**Exercise aim:** Every record that follows should be output exactly as it is given.

*** Material provided ***

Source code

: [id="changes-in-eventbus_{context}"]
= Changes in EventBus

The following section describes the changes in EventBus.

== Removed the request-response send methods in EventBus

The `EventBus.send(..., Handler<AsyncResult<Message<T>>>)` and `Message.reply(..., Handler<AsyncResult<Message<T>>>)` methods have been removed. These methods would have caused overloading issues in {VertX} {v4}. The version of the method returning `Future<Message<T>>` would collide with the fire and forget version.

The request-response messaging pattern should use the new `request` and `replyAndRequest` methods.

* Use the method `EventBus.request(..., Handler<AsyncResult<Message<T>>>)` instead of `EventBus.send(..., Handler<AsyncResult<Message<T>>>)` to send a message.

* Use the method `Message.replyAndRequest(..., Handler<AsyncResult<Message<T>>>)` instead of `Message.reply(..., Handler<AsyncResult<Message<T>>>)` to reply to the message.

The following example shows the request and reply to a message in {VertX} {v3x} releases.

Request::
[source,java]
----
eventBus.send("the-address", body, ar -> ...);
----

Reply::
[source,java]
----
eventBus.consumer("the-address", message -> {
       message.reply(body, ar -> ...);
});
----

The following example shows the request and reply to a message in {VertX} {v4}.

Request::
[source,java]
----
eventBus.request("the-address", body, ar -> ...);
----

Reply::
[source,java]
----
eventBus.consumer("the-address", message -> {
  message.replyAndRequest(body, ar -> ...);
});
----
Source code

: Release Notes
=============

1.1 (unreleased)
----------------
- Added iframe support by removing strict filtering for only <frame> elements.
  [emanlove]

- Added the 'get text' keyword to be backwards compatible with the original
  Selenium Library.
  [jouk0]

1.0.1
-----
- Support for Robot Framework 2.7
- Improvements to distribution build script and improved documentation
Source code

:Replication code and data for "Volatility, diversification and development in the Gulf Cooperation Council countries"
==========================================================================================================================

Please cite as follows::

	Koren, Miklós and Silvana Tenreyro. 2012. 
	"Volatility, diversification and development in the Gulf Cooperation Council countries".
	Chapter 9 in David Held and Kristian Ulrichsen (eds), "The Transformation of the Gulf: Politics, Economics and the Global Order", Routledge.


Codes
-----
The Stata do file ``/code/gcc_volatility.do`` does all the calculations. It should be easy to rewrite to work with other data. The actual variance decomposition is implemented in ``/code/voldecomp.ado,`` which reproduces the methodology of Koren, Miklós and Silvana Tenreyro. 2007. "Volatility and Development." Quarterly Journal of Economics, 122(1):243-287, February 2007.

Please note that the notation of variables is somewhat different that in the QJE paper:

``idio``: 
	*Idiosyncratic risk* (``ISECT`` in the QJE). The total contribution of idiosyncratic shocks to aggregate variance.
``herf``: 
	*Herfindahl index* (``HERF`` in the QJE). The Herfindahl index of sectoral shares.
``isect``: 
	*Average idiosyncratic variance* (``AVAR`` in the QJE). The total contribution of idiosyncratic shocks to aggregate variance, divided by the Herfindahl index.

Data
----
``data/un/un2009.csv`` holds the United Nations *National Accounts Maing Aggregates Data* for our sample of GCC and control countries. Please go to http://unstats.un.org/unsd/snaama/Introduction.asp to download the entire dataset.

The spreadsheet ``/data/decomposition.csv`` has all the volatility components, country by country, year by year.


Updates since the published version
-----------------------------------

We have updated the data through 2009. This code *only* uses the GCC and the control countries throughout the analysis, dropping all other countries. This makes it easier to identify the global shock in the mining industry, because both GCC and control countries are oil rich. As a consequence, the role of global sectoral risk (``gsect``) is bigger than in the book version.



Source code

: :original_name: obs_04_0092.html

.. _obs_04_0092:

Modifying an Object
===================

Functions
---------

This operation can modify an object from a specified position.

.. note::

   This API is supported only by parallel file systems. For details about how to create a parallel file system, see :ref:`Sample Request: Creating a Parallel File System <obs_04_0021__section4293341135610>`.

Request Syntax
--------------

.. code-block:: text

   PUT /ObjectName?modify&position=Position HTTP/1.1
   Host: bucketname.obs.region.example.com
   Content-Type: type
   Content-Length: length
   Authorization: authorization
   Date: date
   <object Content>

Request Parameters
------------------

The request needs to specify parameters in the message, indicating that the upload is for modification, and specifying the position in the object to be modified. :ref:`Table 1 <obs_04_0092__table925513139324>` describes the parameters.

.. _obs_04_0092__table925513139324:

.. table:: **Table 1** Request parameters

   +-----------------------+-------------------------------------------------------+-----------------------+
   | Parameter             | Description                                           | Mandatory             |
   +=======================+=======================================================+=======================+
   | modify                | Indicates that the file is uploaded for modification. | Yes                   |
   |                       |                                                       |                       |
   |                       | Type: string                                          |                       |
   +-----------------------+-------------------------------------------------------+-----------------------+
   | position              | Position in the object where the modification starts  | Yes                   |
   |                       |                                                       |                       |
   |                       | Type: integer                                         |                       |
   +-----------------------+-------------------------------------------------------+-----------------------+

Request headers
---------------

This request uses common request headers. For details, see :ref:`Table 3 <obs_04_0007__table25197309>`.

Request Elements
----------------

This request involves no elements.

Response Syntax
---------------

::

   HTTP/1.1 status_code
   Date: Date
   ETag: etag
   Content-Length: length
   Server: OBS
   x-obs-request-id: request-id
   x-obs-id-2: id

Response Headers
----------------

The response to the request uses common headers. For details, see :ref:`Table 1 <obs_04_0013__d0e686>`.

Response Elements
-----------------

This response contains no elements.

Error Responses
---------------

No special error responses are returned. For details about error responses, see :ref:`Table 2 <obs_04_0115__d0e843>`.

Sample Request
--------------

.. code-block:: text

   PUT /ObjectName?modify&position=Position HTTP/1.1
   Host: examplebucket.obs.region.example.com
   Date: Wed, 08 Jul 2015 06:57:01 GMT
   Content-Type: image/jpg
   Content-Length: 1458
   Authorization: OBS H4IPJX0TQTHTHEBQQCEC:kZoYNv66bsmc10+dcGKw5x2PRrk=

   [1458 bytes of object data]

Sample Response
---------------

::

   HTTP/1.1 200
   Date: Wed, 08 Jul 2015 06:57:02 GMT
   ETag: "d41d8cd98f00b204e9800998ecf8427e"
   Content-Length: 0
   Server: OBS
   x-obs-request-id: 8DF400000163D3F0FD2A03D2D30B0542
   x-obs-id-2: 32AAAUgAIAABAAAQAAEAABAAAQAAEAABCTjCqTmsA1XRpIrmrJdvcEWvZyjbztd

***

**Solved problem:**
Source code

: [id="changes-in-eventbus_{context}"]
= Changes in EventBus

The following section describes the changes in EventBus.

== Removed the request-response send methods in EventBus

The `EventBus.send(..., Handler<AsyncResult<Message<T>>>)` and `Message.reply(..., Handler<AsyncResult<Message<T>>>)` methods have been removed. These methods would have caused overloading issues in {VertX} {v4}. The version of the method returning `Future<Message<T>>` would collide with the fire and forget version.

The request-response messaging pattern should use the new `request` and `replyAndRequest` methods.

* Use the method `EventBus.request(..., Handler<AsyncResult<Message<T>>>)` instead of `EventBus.send(..., Handler<AsyncResult<Message<T>>>)` to send a message.

* Use the method `Message.replyAndRequest(..., Handler<AsyncResult<Message<T>>>)` instead of `Message.reply(..., Handler<AsyncResult<Message<T>>>)` to reply to the message.

The following example shows the request and reply to a message in {VertX} {v3x} releases.

Request::
[source,java]
----
eventBus.send("the-address", body, ar -> ...);
----

Reply::
[source,java]
----
eventBus.consumer("the-address", message -> {
       message.reply(body, ar -> ...);
});
----

The following example shows the request and reply to a message in {VertX} {v4}.

Request::
[source,java]
----
eventBus.request("the-address", body, ar -> ...);
----

Reply::
[source,java]
----
eventBus.consumer("the-address", message -> {
  message.replyAndRequest(body, ar -> ...);
});
----
Source code

: Release Notes
=============

1.1 (unreleased)
----------------
- Added iframe support by removing strict filtering for only <frame> elements.
  [emanlove]

- Added the 'get text' keyword to be backwards compatible with the original
  Selenium Library.
  [jouk0]

1.0.1
-----
- Support for Robot Framework 2.7
- Improvements to distribution build script and improved documentation
Source code

:Replication code and data for "Volatility, diversification and development in the Gulf Cooperation Council countries"
==========================================================================================================================

Please cite as follows::

	Koren, Miklós and Silvana Tenreyro. 2012. 
	"Volatility, diversification and development in the Gulf Cooperation Council countries".
	Chapter 9 in David Held and Kristian Ulrichsen (eds), "The Transformation of the Gulf: Politics, Economics and the Global Order", Routledge.


Codes
-----
The Stata do file ``/code/gcc_volatility.do`` does all the calculations. It should be easy to rewrite to work with other data. The actual variance decomposition is implemented in ``/code/voldecomp.ado,`` which reproduces the methodology of Koren, Miklós and Silvana Tenreyro. 2007. "Volatility and Development." Quarterly Journal of Economics, 122(1):243-287, February 2007.

Please note that the notation of variables is somewhat different that in the QJE paper:

``idio``: 
	*Idiosyncratic risk* (``ISECT`` in the QJE). The total contribution of idiosyncratic shocks to aggregate variance.
``herf``: 
	*Herfindahl index* (``HERF`` in the QJE). The Herfindahl index of sectoral shares.
``isect``: 
	*Average idiosyncratic variance* (``AVAR`` in the QJE). The total contribution of idiosyncratic shocks to aggregate variance, divided by the Herfindahl index.

Data
----
``data/un/un2009.csv`` holds the United Nations *National Accounts Maing Aggregates Data* for our sample of GCC and control countries. Please go to http://unstats.un.org/unsd/snaama/Introduction.asp to download the entire dataset.

The spreadsheet ``/data/decomposition.csv`` has all the volatility components, country by country, year by year.


Updates since the published version
-----------------------------------

We have updated the data through 2009. This code *only* uses the GCC and the control countries throughout the analysis, dropping all other countries. This makes it easier to identify the global shock in the mining industry, because both GCC and control countries are oil rich. As a consequence, the role of global sectoral risk (``gsect``) is bigger than in the book version.



Source code

: :original_name: obs_04_0092.html

.. _obs_04_0092:

Modifying an Object
===================

Functions
---------

This operation can modify an object from a specified position.

.. note::

   This API is supported only by parallel file systems. For details about how to create a parallel file system, see :ref:`Sample Request: Creating a Parallel File System <obs_04_0021__section4293341135610>`.

Request Syntax
--------------

.. code-block:: text

   PUT /ObjectName?modify&position=Position HTTP/1.1
   Host: bucketname.obs.region.example.com
   Content-Type: type
   Content-Length: length
   Authorization: authorization
   Date: date
   <object Content>

Request Parameters
------------------

The request needs to specify parameters in the message, indicating that the upload is for modification, and specifying the position in the object to be modified. :ref:`Table 1 <obs_04_0092__table925513139324>` describes the parameters.

.. _obs_04_0092__table925513139324:

.. table:: **Table 1** Request parameters

   +-----------------------+-------------------------------------------------------+-----------------------+
   | Parameter             | Description                                           | Mandatory             |
   +=======================+=======================================================+=======================+
   | modify                | Indicates that the file is uploaded for modification. | Yes                   |
   |                       |                                                       |                       |
   |                       | Type: string                                          |                       |
   +-----------------------+-------------------------------------------------------+-----------------------+
   | position              | Position in the object where the modification starts  | Yes                   |
   |                       |                                                       |                       |
   |                       | Type: integer                                         |                       |
   +-----------------------+-------------------------------------------------------+-----------------------+

Request headers
---------------

This request uses common request headers. For details, see :ref:`Table 3 <obs_04_0007__table25197309>`.

Request Elements
----------------

This request involves no elements.

Response Syntax
---------------

::

   HTTP/1.1 status_code
   Date: Date
   ETag: etag
   Content-Length: length
   Server: OBS
   x-obs-request-id: request-id
   x-obs-id-2: id

Response Headers
----------------

The response to the request uses common headers. For details, see :ref:`Table 1 <obs_04_0013__d0e686>`.

Response Elements
-----------------

This response contains no elements.

Error Responses
---------------

No special error responses are returned. For details about error responses, see :ref:`Table 2 <obs_04_0115__d0e843>`.

Sample Request
--------------

.. code-block:: text

   PUT /ObjectName?modify&position=Position HTTP/1.1
   Host: examplebucket.obs.region.example.com
   Date: Wed, 08 Jul 2015 06:57:01 GMT
   Content-Type: image/jpg
   Content-Length: 1458
   Authorization: OBS H4IPJX0TQTHTHEBQQCEC:kZoYNv66bsmc10+dcGKw5x2PRrk=

   [1458 bytes of object data]

Sample Response
---------------

::

   HTTP/1.1 200
   Date: Wed, 08 Jul 2015 06:57:02 GMT
   ETag: "d41d8cd98f00b204e9800998ecf8427e"
   Content-Length: 0
   Server: OBS
   x-obs-request-id: 8DF400000163D3F0FD2A03D2D30B0542
   x-obs-id-2: 32AAAUgAIAABAAAQAAEAABAAAQAAEAABCTjCqTmsA1XRpIrmrJdvcEWvZyjbztd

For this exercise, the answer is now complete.